New Zealand exporters struggling to compete in international markets have been given a boost with the extension of government assistance to the New Zealand Export Credit Office (NZECO).

The brave new world of export credit

NZECO is underwritten by the New Zealand government. It acts as a last-resort financial backstop for New Zealand exporters and banks to help them manage risk and capitalise on international trade opportunities.

Its export credit products, particularly trade credit insurance, help cover the risk to exporters of non-payment for goods or services by a buyer, or of payment being delayed or denied because of an uncertain political environment.

In February, the government announced NZECO would implement a Short-Term Trade Credit Guarantee scheme, funded to $50 million, extended in June to $150 million.
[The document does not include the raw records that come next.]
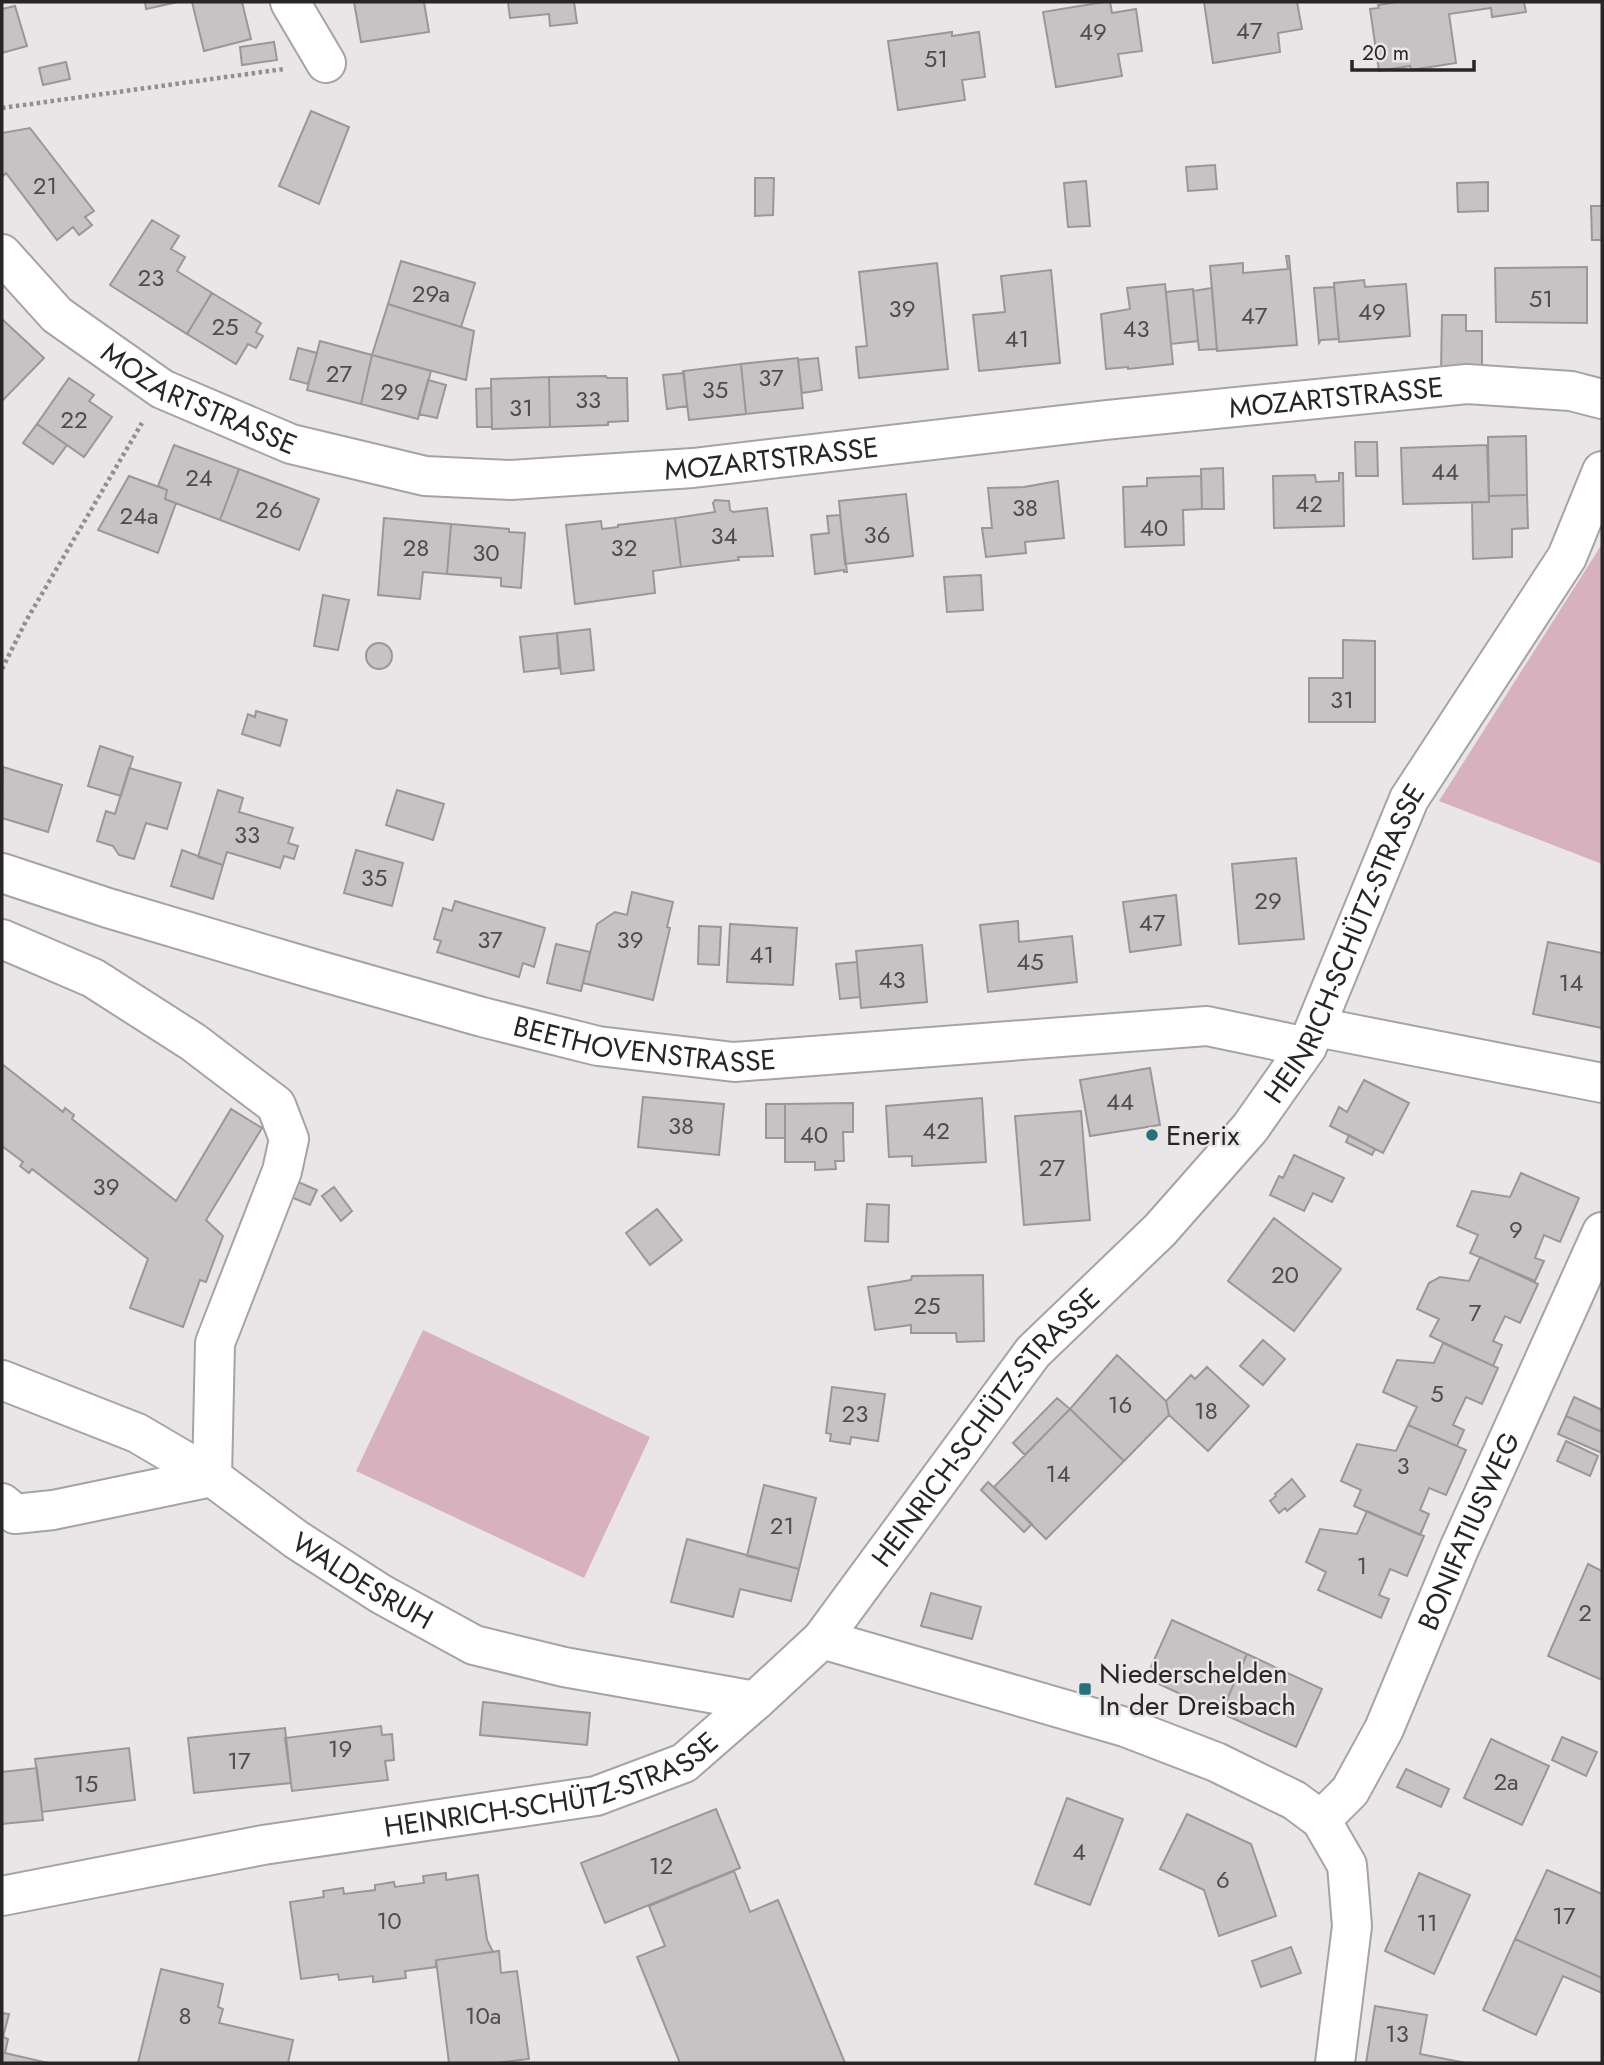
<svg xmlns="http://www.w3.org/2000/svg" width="1604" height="2065" font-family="Jost,sans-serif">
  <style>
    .green { fill: #d7b1bd }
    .building { fill: #c7c2c3; stroke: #9b9698; stroke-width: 2 }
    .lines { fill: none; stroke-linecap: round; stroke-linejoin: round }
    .minor-casing { stroke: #a7a3a4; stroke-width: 42 }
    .path { stroke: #928f90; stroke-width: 4.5; stroke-dasharray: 3.5 3.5; stroke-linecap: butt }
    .minor { stroke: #fff; stroke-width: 38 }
    .poi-dot { fill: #28707b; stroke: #eae5e7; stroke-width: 2.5 }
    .labels { text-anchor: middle; stroke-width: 5; stroke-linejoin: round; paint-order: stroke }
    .number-label { font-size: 24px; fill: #4f4c4c }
    .street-label { font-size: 28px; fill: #272525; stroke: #eae5e7 }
    .poi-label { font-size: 28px; fill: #272525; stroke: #eae5e7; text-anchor: start }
  </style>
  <rect width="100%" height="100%" fill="#eae5e7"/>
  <path class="green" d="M1602 544V864L1439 801Z
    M423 1330 650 1437 584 1578 356 1471Z"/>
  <path class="building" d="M145 2H178L146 9Z
    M192 2H242L251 39 204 51Z
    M354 2H424L429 32 361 42Z
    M508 2H574L577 23 550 26 549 14 510 18Z
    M1104 2H1110L1112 13 1136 9 1142 51 1118 54 1122 76 1056 87 1043 12Z
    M1204 2H1297L1302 29 1278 33 1280 52 1213 63Z
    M1397 2H1524L1526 12 1492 17 1491 8 1449 14 1456 63 1411 70 1410 66 1379 71 1370 9 1379 8 1378 5Z
    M15 6 27 46 2 53V9Z
    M952 32V36L979 32 985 77 962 80 965 100 898 110 888 41Z
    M274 42 277 60 242 65 240 47Z
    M66 62 70 79 43 85 39 68Z
    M311 111 349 127 319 204 279 186Z
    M30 128 94 211 85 217 92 225 79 235 73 227 57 240 6 173 2 177V133Z
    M1215 165 1217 189 1188 191 1186 167Z
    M755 178H774L773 215 755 216Z
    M1086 181 1090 226 1068 227 1064 183Z
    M1488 182V211L1458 212 1457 183Z
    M1591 206H1602V240H1592Z
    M152 220 179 236 171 249 185 257 177 271 212 293 187 334 110 285Z
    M1286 256H1289L1297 345 1217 351 1210 266 1243 263V273L1288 269Z
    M401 261 475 283 461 327 388 304Z
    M937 263 948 369 859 378 856 347 867 346 859 272Z
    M1587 267V323L1496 322 1495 268Z
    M1051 270 1060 363 979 371 973 315 1005 312 1001 276Z
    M1364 280 1365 287 1406 284 1410 336 1339 342 1334 283Z
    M1165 284 1173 364 1128 369V367L1106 369 1101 314 1130 309 1127 288Z
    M1334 287 1339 339 1321 340 1319 343 1314 288Z
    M1212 288 1217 349 1199 350 1193 291Z
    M1193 289 1198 341 1171 344 1166 292Z
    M212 293 261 323 256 332 263 336 256 348 248 344 236 364 187 334Z
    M388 304 474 331 466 380 372 355Z
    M1442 315H1466V331H1482V371H1441Z
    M3 320 44 358 2 401V322Z
    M320 341 372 355 361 404 307 390Z
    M298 348 317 353 308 384 290 379Z
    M372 355 431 371 418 419 361 404Z
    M798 358 803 408 746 414 741 364Z
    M818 358 822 390 802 393 798 360Z
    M741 364 746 414 689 420 683 371Z
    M684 373 687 406 667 409 663 375Z
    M606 376 607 378H627L628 421 608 422V425L550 427 549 377Z
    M549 377 550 427 492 429 491 379Z
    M69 378 94 395 89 401 112 417 84 457 37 424Z
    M428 380 446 385 437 418 419 414Z
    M491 388 492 427H477L476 389Z
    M37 424 67 445 53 464 23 443Z
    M1526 436 1527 495 1489 496 1488 437Z
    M1355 442H1377L1378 476H1356Z
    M174 445 239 469 220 520 165 499 167 490 158 486Z
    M1487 445 1489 502 1403 504 1401 448Z
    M1223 468 1224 509H1202L1201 469Z
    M239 469 319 499 299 550 220 520Z
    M1339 473H1343L1344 526 1274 528 1273 476 1315 475 1316 482 1339 481Z
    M129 476 167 490 165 499 176 503 158 553 98 530Z
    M1201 476 1202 509 1183 510 1184 545 1125 547 1123 487 1147 486V478Z
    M1058 481 1064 538 1025 542 1026 553 986 557 982 528H992L988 488 1024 487Z
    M906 494 913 556 845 564 839 501Z
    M1527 495 1528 528 1512 529V557L1473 559 1472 502H1489V496Z
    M715 500 729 501 730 510 733 512 767 508 773 556 738 557 739 560 681 567 675 518 715 512 713 503Z
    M840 515 847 572H844V570L815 574 811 535 829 533 827 516Z
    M384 518 451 524 447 574 423 572 420 599 378 595Z
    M675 518 681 567 653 571 655 593 575 604 566 525 601 521 602 529 618 527V525Z
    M451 524 509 529V532L525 533 521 588 501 586V578L447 574Z
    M981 575 983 610 947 612 944 577Z
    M323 595 349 600 338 650 314 646Z
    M590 629 594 670 561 674 557 633Z
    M557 633 559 668 524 672 520 637Z
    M1343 640 1375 641V722H1309V678H1343Z
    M366 656a13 13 0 1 1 26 0a13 13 0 1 1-26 0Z
    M256 711 287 720 280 746 242 734 248 714 255 717Z
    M100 746 133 757 121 796 88 786Z
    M3 767 62 785 48 832 2 818Z
    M129 768 181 783 167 829 146 823 134 859 119 855 113 846 97 841 106 811 115 814Z
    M218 790 243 798 239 812 293 828 288 843 298 846 294 859 284 856 280 868 227 852 223 865 198 857Z
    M397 790 444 804 433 840 386 825Z
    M182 850 223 865 213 899 171 886Z
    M356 850 403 863 392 906 344 893Z
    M1296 858 1304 939 1239 944 1232 864Z
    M632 892 673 902 667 927 670 928 653 1000 583 983 597 924 615 912 627 915Z
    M1176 895 1181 945 1130 952 1123 902Z
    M455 901 545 928 534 967 523 963 519 977 437 952 441 941 434 939 443 908 452 911Z
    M1018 921 1019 942 1072 936 1077 982 988 992 980 925Z
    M730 924 797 928 793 985 727 982Z
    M699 926 721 927 719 965 698 964Z
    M1548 942 1602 953V1028L1533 1014Z
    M556 944 590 952 581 991 547 983Z
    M922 945 927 1002 861 1008 856 951Z
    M857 962 860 997 840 999 836 964Z
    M2 1064 63 1112 65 1108 74 1115 72 1119 176 1201 231 1109 262 1128 206 1220 223 1236 206 1282 200 1280 183 1327 130 1308 148 1259 32 1169 29 1173 20 1166 23 1162 2 1146Z
    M1150 1068 1160 1125 1090 1136 1080 1080Z
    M1364 1080 1409 1103 1383 1153 1330 1126 1339 1107 1347 1112Z
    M643 1097 724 1104 719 1155 638 1147Z
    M982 1098 986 1162 912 1166V1156L889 1157 886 1106Z
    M853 1103V1132H843L844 1161H835L836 1169 815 1170V1162H785V1104Z
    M766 1104H785V1138H766Z
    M1081 1111 1090 1220 1024 1225 1015 1116Z
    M1349 1135 1375 1149 1372 1155 1346 1142Z
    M1294 1155 1344 1178 1332 1202 1313 1193 1304 1211 1270 1195 1279 1176 1283 1178Z
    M1521 1173 1579 1198 1560 1242 1544 1235 1535 1258 1544 1261 1535 1281 1470 1253 1478 1235 1457 1226 1472 1191 1510 1197Z
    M298 1182 317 1190 310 1205 291 1197Z
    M334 1187 352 1211 341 1221 322 1196Z
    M867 1204 889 1205 888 1242 865 1241Z
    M657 1209 682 1240 650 1265 626 1233Z
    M1274 1218 1341 1269 1294 1331 1228 1281Z
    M1480 1257 1538 1284 1520 1323 1505 1316 1493 1341 1502 1345 1493 1366 1430 1336 1439 1319 1417 1309 1429 1283 1440 1277 1469 1281Z
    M983 1275 984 1341 957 1342 956 1333H911V1325L875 1330 868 1287 911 1280 912 1276Z
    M1263 1340 1285 1359 1263 1385 1240 1366Z
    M1443 1343 1498 1368 1482 1404 1466 1397 1453 1425 1464 1430 1457 1446 1408 1425 1417 1407 1383 1392 1397 1360 1434 1363Z
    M1117 1355 1166 1401 1169 1415 1124 1461 1070 1409Z
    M1207 1367 1249 1406 1208 1451 1169 1415 1166 1401 1191 1375 1195 1379Z
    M832 1387 885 1394 878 1441 851 1437 850 1444 830 1441 831 1434 826 1433Z
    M1574 1397 1602 1410V1432L1566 1416Z
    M1057 1398 1070 1409 1025 1455 1013 1443Z
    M1070 1409 1124 1461 1046 1539 994 1487Z
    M1566 1416 1602 1432V1453L1558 1434Z
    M1408 1425 1466 1450 1446 1495 1429 1488 1420 1510 1429 1514 1420 1535 1354 1506 1361 1490 1341 1481 1357 1444 1396 1451Z
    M1566 1441 1598 1456 1590 1476 1557 1461Z
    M1292 1479 1305 1496 1287 1511 1285 1508 1279 1513 1270 1501 1276 1496 1275 1494Z
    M988 1482 1032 1524 1024 1532 981 1490Z
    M764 1485 816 1498 799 1569 747 1556Z
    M1367 1511 1424 1536 1407 1576 1390 1569 1379 1595 1389 1599 1381 1618 1318 1590 1326 1572 1306 1562 1320 1529 1357 1534Z
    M687 1539 799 1569 791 1601 740 1589 733 1617 671 1602Z
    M1588 1564 1602 1571V1680L1548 1656Z
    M931 1593 981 1607 972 1639 921 1626Z
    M1172 1620 1247 1654 1221 1713 1146 1678Z
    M1247 1654 1322 1689 1296 1747 1221 1713Z
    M483 1702 590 1713 587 1745 480 1735Z
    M381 1726 382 1735 392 1734 394 1760 385 1761 388 1780 292 1791 285 1738Z
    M285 1728 291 1783 194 1793 188 1738Z
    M1562 1737 1597 1752 1586 1776 1552 1760Z
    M1491 1739 1549 1766 1522 1825 1464 1798Z
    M129 1748 135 1800 42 1812 35 1759Z
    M37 1768 43 1820 2 1824V1772Z
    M1406 1769 1449 1789 1441 1807 1397 1787Z
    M1067 1798 1123 1819 1090 1905 1035 1884Z
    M716 1809 740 1868 605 1923 581 1863Z
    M1187 1814 1251 1844 1276 1916 1219 1936 1204 1890 1160 1869Z
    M1547 1870 1602 1894V1978L1515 1939Z
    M734 1871 750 1912 778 1900 845 2063H680L637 1957 665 1946 649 1906Z
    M446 1873V1880L478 1875 487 1940 493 1952 436 1960V1967L405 1971 406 1978 373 1982V1976L339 1980 338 1974 301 1979 290 1902 324 1897 323 1891 343 1888 344 1894 375 1890V1885L394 1882 395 1887 424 1883 423 1876Z
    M1419 1873 1470 1895 1434 1974 1385 1951Z
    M1515 1939 1602 1978V1993L1563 1976 1536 2035 1483 2010Z
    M1291 1947 1301 1973 1261 1987 1252 1961Z
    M499 1951 501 1973 517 1971 529 2059 496 2063H449L436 1960Z
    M161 1969 223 1984 218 2007 223 2009 219 2023 293 2040 288 2063H138Z
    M1375 2006 1427 2015 1420 2054 1466 2063H1366Z
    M2 2013 9 2014 3 2037 8 2039 5 2053 48 2063H2Z"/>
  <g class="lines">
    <g class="minor-casing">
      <g id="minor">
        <path d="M290 2 326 63"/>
        <path id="s1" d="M2 254 57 315 162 389 291 444 425 476 511 480 693 468 1106 420 1467 384 1571 391 1602 399"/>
        <path id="s2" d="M2 873 108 908 317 970 482 1017 598 1046 734 1062 1207 1026 1307 1047"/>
        <path d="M2 939 93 978 193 1042 276 1105 289 1139 282 1171 215 1343 212 1477"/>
        <path d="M1317 1027 1602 1083"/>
        <path id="s3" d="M2 1380 137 1433 212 1477 297 1540 381 1594 474 1645 564 1667 755 1701"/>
        <path d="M2 1503 15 1514 53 1510 212 1477"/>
        <path d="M822 1639 1125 1727 1216 1762 1294 1800 1321 1820 1347 1865 1352 1926 1335 2063"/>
        <path id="s4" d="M1321 1820 1350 1791 1384 1729 1459 1549 1602 1232"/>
        <path id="s5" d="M2 1896 263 1845 596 1796 684 1763 755 1701 822 1639 1033 1352 1160 1230 1250 1128 1307 1047 1409 799 1567 557 1602 471"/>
      </g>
    </g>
    <path class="path" d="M2 108 284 69
      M2 669 26 621 142 423"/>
    <use href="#minor" class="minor"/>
  </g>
  <g class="poi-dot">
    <circle cx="1152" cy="1135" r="7"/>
    <rect x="1078" y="1682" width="14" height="14" rx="3.5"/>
  </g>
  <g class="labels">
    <g class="number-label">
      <text x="1249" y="39">47</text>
      <text x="1093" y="40">49</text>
      <text x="936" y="67">51</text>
      <text x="45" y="194">21</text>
      <text x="151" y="286">23</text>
      <text x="431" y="302">29a</text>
      <text x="1541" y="307">51</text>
      <text x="902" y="317">39</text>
      <text x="1372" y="320">49</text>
      <text x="1254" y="324">47</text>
      <text x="225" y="335">25</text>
      <text x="1136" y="337">43</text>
      <text x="1017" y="347">41</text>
      <text x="339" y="382">27</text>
      <text x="771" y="386">37</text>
      <text x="715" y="398">35</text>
      <text x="394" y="400">29</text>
      <text x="588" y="408">33</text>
      <text x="521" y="416">31</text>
      <text x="74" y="428">22</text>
      <text x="1445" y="480">44</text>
      <text x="199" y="486">24</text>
      <text x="1309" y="512">42</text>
      <text x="1025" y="516">38</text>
      <text x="269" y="518">26</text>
      <text x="139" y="524">24a</text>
      <text x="1154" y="536">40</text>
      <text x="877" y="543">36</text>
      <text x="724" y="544">34</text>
      <text x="416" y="556">28</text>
      <text x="624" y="556">32</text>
      <text x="486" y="561">30</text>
      <text x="1342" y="708">31</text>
      <text x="247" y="843">33</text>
      <text x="374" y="886">35</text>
      <text x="1268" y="909">29</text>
      <text x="1152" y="931">47</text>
      <text x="490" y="948">37</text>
      <text x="630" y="948">39</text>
      <text x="762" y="963">41</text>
      <text x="1030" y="970">45</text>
      <text x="892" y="988">43</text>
      <text x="1571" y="991">14</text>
      <text x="1120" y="1110">44</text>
      <text x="681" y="1134">38</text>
      <text x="936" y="1139">42</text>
      <text x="814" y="1143">40</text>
      <text x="1052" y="1176">27</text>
      <text x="106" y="1195">39</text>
      <text x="1516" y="1238">9</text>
      <text x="1285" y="1283">20</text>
      <text x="927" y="1314">25</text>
      <text x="1475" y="1321">7</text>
      <text x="1437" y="1402">5</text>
      <text x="1120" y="1413">16</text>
      <text x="1206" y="1419">18</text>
      <text x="855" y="1422">23</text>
      <text x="1403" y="1474">3</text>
      <text x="1058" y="1482">14</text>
      <text x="782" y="1534">21</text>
      <text x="1362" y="1574">1</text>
      <text x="1585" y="1621">2</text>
      <text x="340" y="1757">19</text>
      <text x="239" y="1769">17</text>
      <text x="1506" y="1790">2a</text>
      <text x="86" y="1792">15</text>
      <text x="1079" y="1860">4</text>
      <text x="661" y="1874">12</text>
      <text x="1223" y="1888">6</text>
      <text x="1564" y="1924">17</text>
      <text x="389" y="1929">10</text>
      <text x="1427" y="1931">11</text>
      <text x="185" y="2024">8</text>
      <text x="483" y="2024">10a</text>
      <text x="1397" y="2042">13</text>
    </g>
    <g class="street-label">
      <text dy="10" stroke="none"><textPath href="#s1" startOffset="248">MOZARTSTRASSE</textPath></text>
      <text dy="10" stroke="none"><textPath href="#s1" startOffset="1404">MOZARTSTRASSE</textPath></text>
      <text dy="10" stroke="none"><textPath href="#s1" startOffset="836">MOZARTSTRASSE</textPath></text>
      <text dy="10" stroke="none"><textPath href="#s5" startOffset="1759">HEINRICH-SCHÜTZ-STRASSE</textPath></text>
      <text dy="10" stroke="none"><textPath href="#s2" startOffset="667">BEETHOVENSTRASSE</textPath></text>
      <text dy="10" stroke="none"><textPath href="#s5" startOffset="1150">HEINRICH-SCHÜTZ-STRASSE</textPath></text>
      <text dy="10" stroke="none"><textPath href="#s4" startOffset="327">BONIFATIUSWEG</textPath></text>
      <text dy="10" stroke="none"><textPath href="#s3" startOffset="415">WALDESRUH</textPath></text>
      <text dy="10" stroke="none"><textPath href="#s5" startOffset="562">HEINRICH-SCHÜTZ-STRASSE</textPath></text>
    </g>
    <g class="poi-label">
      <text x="1166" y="1145">Enerix</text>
      <text x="1099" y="1683">Niederschelden<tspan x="1099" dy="32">In der Dreisbach</tspan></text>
    </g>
  </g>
  <rect width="1604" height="2065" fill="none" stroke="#272525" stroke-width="7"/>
  <path d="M1352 60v10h122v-10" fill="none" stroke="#272525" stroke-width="3.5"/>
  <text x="1362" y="60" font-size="21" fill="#272525" stroke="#eae5e7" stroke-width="5" paint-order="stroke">20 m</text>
</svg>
Under the scheme, NZECO will indemnify an exporter (or its bank) if its buyer fails to pay due to commercial or political events.

In figures released in May, ratings agency Dun & Bradstreet noted that 82,000 New Zealand firms had had their risk or payment profile downgraded since January 2008 – the largest number of downgrades ever in a 15-month period. The outlook for the coming 12 months remains grim, with close to 38,000 firms rated at a higher risk of financial distress and a further 44,000 more likely to pay their trade accounts in a severely delinquent manner.

“The downgrades are a clear sign that the crisis is impacting the real economy with the outlook for trade credit – the lifeblood of the economy – deteriorating severely. This in turn is limiting the ability of businesses to trade with each other,” says Dun & Bradstreet.

Any business selling on open credit is exposed to the problem of bad debts, says Rod Mathers of trade credit insurance broker Trade Credit Bureau Limited.

“Good credit management can reduce the risk exposure, but it can never be totally removed. For New Zealand exporters, the situation is made more risky by longer payment terms and the distance between them and the buyer. This can lead to delays in communication, limiting the information available on the buyer and the market.

“Add to this the possibility of political actions that might delay or stop payment from the buyer's country, and the risk profile increases yet again.”

Trade credit insurance has been one way for exporters to manage this risk, but the global financial credit crunch has made underwriters extremely risk averse. The three companies offering trade credit insurance in New Zealand – Atradius, QBE and Euler Hermes – have all pulled back from the market to some extent.

“To stay in business, underwriters are basically trying to reduce their risk by withdrawing or reducing the covers they have for buyers that have previously been approved,” says Rod Mathers.

Industries particularly affected are the commodity markets where New Zealand firms tend to trade.

“The wool industry has been particularly hard hit,” says Rod Mathers.

“We just did a renewal recently where the premium rate went up by about 500 percent, with huge deductables [excess]. Most underwriters are getting out of the wool business all together – QBE is not renewing cover for wool, for example.

“Credit insurers are so busy trying to reduce exposure that they’re furiously revisiting and revising all the limits they have granted in the past. One or two have got so tough, clients are seeking alternatives and, in doing this, are putting pressure on the one or two other insurers that may consider their business, but are looking to increase premiums.